* [Excerpt to read]:
Taking Exception

Michael Berenbaum

I spoke with John Roth yesterday friend to friend as the press release announcing his decision not to take the position as Director of the Center for Advanced Holocaust Studies was being prepared. I hoped he would have stuck it out. Not for Roth’s sake. As a tenured, chaired full-professor, Roth can tell the Museum, Washington and the Mort Klein’s Neal Shers, George Wills, and the self-righteous Congressmen of the world to savage whomever they want and can return home to teach classes, write books and work creatively in the field. He surely does not need this assault on his integrity and no one could blame him for walking away. His works will be read by students and scholars long after the columns of George Will and Neal Sher have been recycled into pulp.

I would have hoped that Roth would have taken the assignment for the Museum’s stake because John will make an excellent academic leader. He is a most decent man, a skilled organizer of academic efforts and a great defender of the integrity of the Holocaust memory and Jewishness of the Six Million.

And above all, I would have hoped that he stays for the sake of the Jewish community because when Roth walked away indecency and falsehood triumphed and we would have to continue to live in a Jewish community shaped by character assassination and quiescent to such false assaults.

I wonder are we so confident that the Jewish people have so many friends that we can afford to portray one of the Jewish people’s most informed, most effective, most scholarly and most gifted friends. Does not elementary fairness indicate that we consider the work of a lifetime. It is neither wise nor fair to draw John Roth into internecine fights Jewish politics and the ongoing battle against the Museum.

Neal Sher is my friend. I respect the important work that he did as head of the Office of Special Investigation. I trust that he will remain my friend. Perhaps this column will cost us a friendship. Nevertheless, I still must strongly dissent from his column of June 18th which is but the latest example of a smear campaign seemingly directed against John Roth, then Director Designee of the Center for Advanced Holocaust Studies at the United States Holocaust Memorial Museum.

* [Required action 1]: Show every line in the records below that contains the word "сайте". Case matters.

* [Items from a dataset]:

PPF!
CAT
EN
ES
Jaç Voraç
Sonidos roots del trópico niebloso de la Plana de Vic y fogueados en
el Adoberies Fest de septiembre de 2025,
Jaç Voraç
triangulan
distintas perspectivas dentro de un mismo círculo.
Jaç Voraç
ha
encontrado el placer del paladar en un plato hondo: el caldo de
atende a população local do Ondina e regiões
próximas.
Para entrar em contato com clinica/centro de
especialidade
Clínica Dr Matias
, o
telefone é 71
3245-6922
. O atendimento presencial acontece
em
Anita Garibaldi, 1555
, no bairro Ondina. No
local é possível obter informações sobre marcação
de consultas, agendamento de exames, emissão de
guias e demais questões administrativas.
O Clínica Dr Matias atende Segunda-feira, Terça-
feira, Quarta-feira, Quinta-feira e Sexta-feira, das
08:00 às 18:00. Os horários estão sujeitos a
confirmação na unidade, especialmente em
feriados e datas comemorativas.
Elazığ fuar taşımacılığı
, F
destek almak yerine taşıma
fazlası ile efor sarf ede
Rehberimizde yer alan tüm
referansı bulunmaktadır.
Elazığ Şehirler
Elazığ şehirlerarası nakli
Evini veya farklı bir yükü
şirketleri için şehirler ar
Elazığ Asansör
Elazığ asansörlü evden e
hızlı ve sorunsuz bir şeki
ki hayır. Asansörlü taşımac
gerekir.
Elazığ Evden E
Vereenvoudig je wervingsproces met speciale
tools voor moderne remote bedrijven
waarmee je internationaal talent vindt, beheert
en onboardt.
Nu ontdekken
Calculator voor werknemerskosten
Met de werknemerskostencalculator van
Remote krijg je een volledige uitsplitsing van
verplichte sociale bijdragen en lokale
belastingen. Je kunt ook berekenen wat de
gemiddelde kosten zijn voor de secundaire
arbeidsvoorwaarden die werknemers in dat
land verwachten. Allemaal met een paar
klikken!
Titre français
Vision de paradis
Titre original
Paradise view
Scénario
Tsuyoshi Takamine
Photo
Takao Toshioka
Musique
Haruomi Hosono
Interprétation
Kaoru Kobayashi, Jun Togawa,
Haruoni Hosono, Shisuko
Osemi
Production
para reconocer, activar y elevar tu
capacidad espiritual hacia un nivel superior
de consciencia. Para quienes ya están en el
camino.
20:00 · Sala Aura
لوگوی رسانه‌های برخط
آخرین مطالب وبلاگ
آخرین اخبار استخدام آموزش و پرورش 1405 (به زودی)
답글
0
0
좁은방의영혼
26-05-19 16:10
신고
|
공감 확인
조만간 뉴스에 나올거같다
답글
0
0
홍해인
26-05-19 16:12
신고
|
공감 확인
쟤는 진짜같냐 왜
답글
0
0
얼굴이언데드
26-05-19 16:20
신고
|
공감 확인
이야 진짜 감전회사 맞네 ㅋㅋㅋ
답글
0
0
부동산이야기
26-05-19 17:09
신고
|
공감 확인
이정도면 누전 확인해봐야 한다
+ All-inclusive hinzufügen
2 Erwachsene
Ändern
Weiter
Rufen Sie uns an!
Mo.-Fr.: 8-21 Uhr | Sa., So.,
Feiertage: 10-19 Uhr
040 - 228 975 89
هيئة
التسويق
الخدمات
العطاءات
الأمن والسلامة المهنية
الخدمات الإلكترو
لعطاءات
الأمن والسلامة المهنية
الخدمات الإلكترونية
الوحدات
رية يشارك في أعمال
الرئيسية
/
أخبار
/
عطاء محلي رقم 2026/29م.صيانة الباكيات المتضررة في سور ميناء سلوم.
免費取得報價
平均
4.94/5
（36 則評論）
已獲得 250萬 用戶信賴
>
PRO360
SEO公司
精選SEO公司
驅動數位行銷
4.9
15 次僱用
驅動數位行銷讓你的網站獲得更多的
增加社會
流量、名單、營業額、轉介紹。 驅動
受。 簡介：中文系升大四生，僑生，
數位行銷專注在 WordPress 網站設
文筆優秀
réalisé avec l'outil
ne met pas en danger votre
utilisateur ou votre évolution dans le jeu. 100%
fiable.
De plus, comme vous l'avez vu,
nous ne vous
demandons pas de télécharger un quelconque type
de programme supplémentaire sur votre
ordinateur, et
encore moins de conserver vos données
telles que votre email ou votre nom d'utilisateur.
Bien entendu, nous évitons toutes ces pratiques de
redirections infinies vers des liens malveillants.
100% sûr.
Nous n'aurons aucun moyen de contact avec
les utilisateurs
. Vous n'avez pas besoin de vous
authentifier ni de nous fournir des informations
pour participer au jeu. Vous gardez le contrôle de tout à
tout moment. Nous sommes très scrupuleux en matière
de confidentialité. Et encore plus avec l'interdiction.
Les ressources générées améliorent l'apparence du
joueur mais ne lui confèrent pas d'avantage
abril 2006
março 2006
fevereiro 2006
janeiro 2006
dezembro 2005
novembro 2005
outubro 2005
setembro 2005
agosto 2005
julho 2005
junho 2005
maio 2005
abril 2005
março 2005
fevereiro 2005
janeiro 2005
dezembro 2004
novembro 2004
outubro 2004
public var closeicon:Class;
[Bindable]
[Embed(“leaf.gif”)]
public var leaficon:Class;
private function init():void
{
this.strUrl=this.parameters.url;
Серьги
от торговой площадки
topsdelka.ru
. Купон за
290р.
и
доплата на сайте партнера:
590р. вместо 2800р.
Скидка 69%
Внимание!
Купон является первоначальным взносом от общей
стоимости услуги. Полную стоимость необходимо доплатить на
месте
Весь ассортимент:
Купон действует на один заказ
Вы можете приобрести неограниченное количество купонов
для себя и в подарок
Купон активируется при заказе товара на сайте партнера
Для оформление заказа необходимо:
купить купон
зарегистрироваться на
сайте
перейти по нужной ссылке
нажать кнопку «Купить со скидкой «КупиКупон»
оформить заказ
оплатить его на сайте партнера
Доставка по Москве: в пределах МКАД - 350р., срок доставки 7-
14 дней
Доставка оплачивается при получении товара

* [Required action 2]: Extract the entire column above on John Roth's withdrawal, word for word.

* [Reply 1]:
доплата на сайте партнера:
Купон активируется при заказе товара на сайте партнера
сайте
оплатить его на сайте партнера

* [Reply 2]:
Taking Exception

Michael Berenbaum

I spoke with John Roth yesterday friend to friend as the press release announcing his decision not to take the position as Director of the Center for Advanced Holocaust Studies was being prepared. I hoped he would have stuck it out. Not for Roth’s sake. As a tenured, chaired full-professor, Roth can tell the Museum, Washington and the Mort Klein’s Neal Shers, George Wills, and the self-righteous Congressmen of the world to savage whomever they want and can return home to teach classes, write books and work creatively in the field. He surely does not need this assault on his integrity and no one could blame him for walking away. His works will be read by students and scholars long after the columns of George Will and Neal Sher have been recycled into pulp.

I would have hoped that Roth would have taken the assignment for the Museum’s stake because John will make an excellent academic leader. He is a most decent man, a skilled organizer of academic efforts and a great defender of the integrity of the Holocaust memory and Jewishness of the Six Million.

And above all, I would have hoped that he stays for the sake of the Jewish community because when Roth walked away indecency and falsehood triumphed and we would have to continue to live in a Jewish community shaped by character assassination and quiescent to such false assaults.

I wonder are we so confident that the Jewish people have so many friends that we can afford to portray one of the Jewish people’s most informed, most effective, most scholarly and most gifted friends. Does not elementary fairness indicate that we consider the work of a lifetime. It is neither wise nor fair to draw John Roth into internecine fights Jewish politics and the ongoing battle against the Museum.

Neal Sher is my friend. I respect the important work that he did as head of the Office of Special Investigation. I trust that he will remain my friend. Perhaps this column will cost us a friendship. Nevertheless, I still must strongly dissent from his column of June 18th which is but the latest example of a smear campaign seemingly directed against John Roth, then Director Designee of the Center for Advanced Holocaust Studies at the United States Holocaust Memorial Museum.